Ton logement ressemble à un que j’ai eu à Paris pendant près de deux ans, rue de l’Est, 19. Quand tu passeras par là, regarde le second. De là aussi la vue s’étendait sur Paris. Dans l’été, la nuit, je regardais les étoiles, et l’hiver, le brouillard lumineux de la grande ville qui s’élevait au-dessus des maisons. On voyait, comme de chez toi, des jardins, des toits, les côtes environnantes.

Quand je suis entré chez toi, il m’a semblé me retrouver dans mon passé et que j’étais revenu à un de ces crépuscules beaux et tristes de l’année 1843, quand je humais l’air à ma fenêtre, plein d’ennui et la mort dans l’âme. Si je t’avais connue alors ! Pourquoi donc cela n’a-t-il pas eu lieu ? J’étais libre, seul, sans parents ni maîtresse, car je n’en ai jamais eu de maîtresse. Tu vas croire que je mens. Je n’ai jamais rien dit de plus exact, et la raison la voici.

Le grotesque de l’amour m’a toujours empêché de m’y livrer. J’ai quelquefois voulu plaire à des femmes, mais l’idée du profil étrange que je devais avoir dans ce moment-là me faisait tellement rire que toute ma volonté se fondait sous le feu de l’ironie intérieure qui chantait en moi l’hymne de l’amertume et de la dérision. Il n’y a qu’avec toi que je n’ai pas encore ri de moi. Aussi, quand je te vois si sérieuse, si complète dans ta passion, je suis tenté de te crier : « Mais non, mais non, tu te trompes, prends garde, pas à celui-là !… »

Le ciel t’a faite belle, dévouée, intelligente ; je voudrais être autre que je ne suis pour être digne de toi. Je voudrais avoir les organes du cœur plus neufs. Ah ! ne me ranime pas trop ; je flamberais comme la paille. Tu vas croire que je suis égoïste, que j’ai peur de toi. Eh bien oui ! j’en suis épouvanté de ton amour, parce que je sens qu’il nous dévore l’un [et] l’autre, toi surtout. Tu es comme Ugolin dans sa prison, tu manges ta propre chair pour assouvir ta faim.

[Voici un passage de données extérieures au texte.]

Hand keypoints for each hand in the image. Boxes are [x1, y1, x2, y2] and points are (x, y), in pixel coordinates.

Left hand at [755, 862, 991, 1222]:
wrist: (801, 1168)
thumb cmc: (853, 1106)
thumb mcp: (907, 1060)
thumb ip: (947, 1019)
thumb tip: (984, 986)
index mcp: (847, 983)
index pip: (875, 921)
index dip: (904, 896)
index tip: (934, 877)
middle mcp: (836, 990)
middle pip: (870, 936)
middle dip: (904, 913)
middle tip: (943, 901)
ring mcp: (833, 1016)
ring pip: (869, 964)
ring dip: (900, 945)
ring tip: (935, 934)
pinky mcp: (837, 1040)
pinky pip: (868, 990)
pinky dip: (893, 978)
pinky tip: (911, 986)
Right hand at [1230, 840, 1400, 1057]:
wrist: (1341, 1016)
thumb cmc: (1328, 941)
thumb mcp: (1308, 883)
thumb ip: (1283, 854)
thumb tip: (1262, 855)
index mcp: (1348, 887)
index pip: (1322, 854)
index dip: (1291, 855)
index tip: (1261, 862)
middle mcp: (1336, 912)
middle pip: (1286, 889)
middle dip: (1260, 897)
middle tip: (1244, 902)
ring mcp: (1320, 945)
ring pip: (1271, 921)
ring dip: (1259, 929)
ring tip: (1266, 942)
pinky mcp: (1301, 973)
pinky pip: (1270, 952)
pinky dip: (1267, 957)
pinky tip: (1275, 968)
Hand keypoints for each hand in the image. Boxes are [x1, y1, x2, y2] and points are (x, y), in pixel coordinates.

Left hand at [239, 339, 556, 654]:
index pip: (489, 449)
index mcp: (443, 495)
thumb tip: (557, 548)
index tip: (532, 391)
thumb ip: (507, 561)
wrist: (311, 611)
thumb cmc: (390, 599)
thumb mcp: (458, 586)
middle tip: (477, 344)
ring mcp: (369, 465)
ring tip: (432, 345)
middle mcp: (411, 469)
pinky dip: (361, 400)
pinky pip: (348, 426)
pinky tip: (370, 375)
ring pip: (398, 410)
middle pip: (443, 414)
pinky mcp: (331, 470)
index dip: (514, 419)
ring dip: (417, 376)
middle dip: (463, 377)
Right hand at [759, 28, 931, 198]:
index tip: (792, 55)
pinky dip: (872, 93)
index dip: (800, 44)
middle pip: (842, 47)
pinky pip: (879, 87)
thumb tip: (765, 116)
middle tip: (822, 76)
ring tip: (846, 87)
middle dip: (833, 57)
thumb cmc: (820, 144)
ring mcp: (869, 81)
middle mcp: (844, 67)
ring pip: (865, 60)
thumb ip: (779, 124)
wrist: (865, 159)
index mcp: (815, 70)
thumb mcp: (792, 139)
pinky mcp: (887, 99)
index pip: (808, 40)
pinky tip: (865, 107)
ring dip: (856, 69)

Un jour, si j’écris mes mémoires, — la seule chose que j’écrirai bien, si jamais je m’y mets, — ta place y sera, et quelle place ! car tu as fais dans mon existence une large brèche. Je m’étais entouré d’un mur stoïque ; un de tes regards l’a emporté comme un boulet. Oui, souvent il me semble entendre derrière moi le froufrou de ta robe sur mon tapis. Je tressaille et je me retourne au bruit de ma portière que le vent remue comme si tu entrais. Je vois ton beau front blanc ; sais-tu que tu as un front sublime ? trop beau même pour être baisé, un front pur et élevé, tout brillant de ce qu’il renferme. Retournes-tu chez Phidias, dans ce bon atelier où je t’ai vue pour la première fois, au milieu des marbres et des plâtres antiques ?

Il doit venir bientôt, ce bon Phidias. J’attends un mot de lui, qui me serve de prétexte pour m’absenter un jour. Puis, vers les premiers jours de septembre, j’en trouverai un pour aller jusqu’à Mantes ou à Vernon. Puis après nous verrons. Mais à quoi bon s’habituer à se voir, à s’aimer ? Pourquoi nous combler du luxe de la tendresse, si nous devons vivre ensuite misérables ? À quoi bon ? Mais si nous ne pouvons faire autrement !

Adieu, chère âme ; je viens de descendre dans le jardin, et sur une haie de rosiers j’ai cueilli cette petite rose que je t’envoie. Je dépose dessus un baiser ; mets-la de suite sur ta bouche et puis tu devines où…

Adieu, mille tendresses ; à toi, à toi du soir au matin, du matin au soir.